L'Explication Prémisse
L'article dit simplement qu'un employeur n'a pas le droit d'infliger des amendes ou toute autre sanction financière à un salarié (par exemple retenir de l'argent sur le salaire parce qu'il est en retard). Toute règle de contrat de travail ou du règlement intérieur qui prévoirait une amende est considérée comme n'ayant jamais été écrite et n'a donc aucune valeur juridique.
Une entreprise inscrit dans son règlement intérieur une pénalité de 20 € pour chaque retard. Un salarié est retenu 20 € sur sa paie pour un retard d'une demi-heure. Cette retenue est illégale : la clause du règlement est réputée non écrite et l'employeur ne peut pas appliquer cette amende. Il doit soit remettre les 20 € au salarié (recours possible devant le conseil de prud'hommes), soit utiliser des mesures disciplinaires autorisées (avertissement, mise à pied, etc.) en respectant la procédure disciplinaire.
- Interdiction absolue des amendes et sanctions pécuniaires infligées par l'employeur aux salariés.
- Toute clause contractuelle, disposition du règlement intérieur ou stipulation prévoyant une sanction pécuniaire est nulle (« réputée non écrite »).

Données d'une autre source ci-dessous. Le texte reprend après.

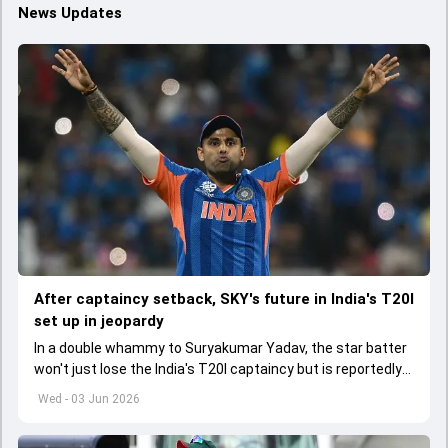
News Updates
After captaincy setback, SKY's future in India's T20I
set up in jeopardy
In a double whammy to Suryakumar Yadav, the star batter
won't just lose the India's T20I captaincy but is reportedly
set to lose his place in the shortest format too
Wed - 03 Jun 2026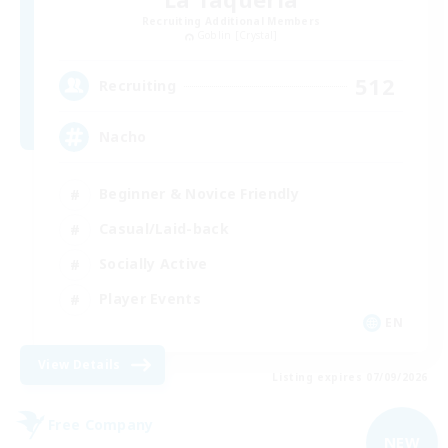
Recruiting Additional Members
Goblin [Crystal]
512
Recruiting
Nacho
Beginner & Novice Friendly
Casual/Laid-back
Socially Active
Player Events
EN
View Details
Listing expires 07/09/2026
Free Company
NEW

- L'employeur ne peut pas retenir ou prélever de l'argent sur le salaire pour sanctionner un comportement fautif (sauf cas spécifiques prévus par la loi, décision de justice ou accord du salarié dans les limites légales).
- Les sanctions possibles restent les sanctions disciplinaires non pécuniaires (avertissement, blâme, mise à pied, mutation, licenciement selon les cas), en respectant la procédure disciplinaire et le principe de proportionnalité.
- Si une somme a été indûment prélevée, le salarié peut demander sa restitution (employeur responsable, recours devant l'inspection du travail ou le conseil de prud'hommes).
- La protection vise à préserver la rémunération comme moyen de subsistance et à éviter l'arbitraire financier de l'employeur.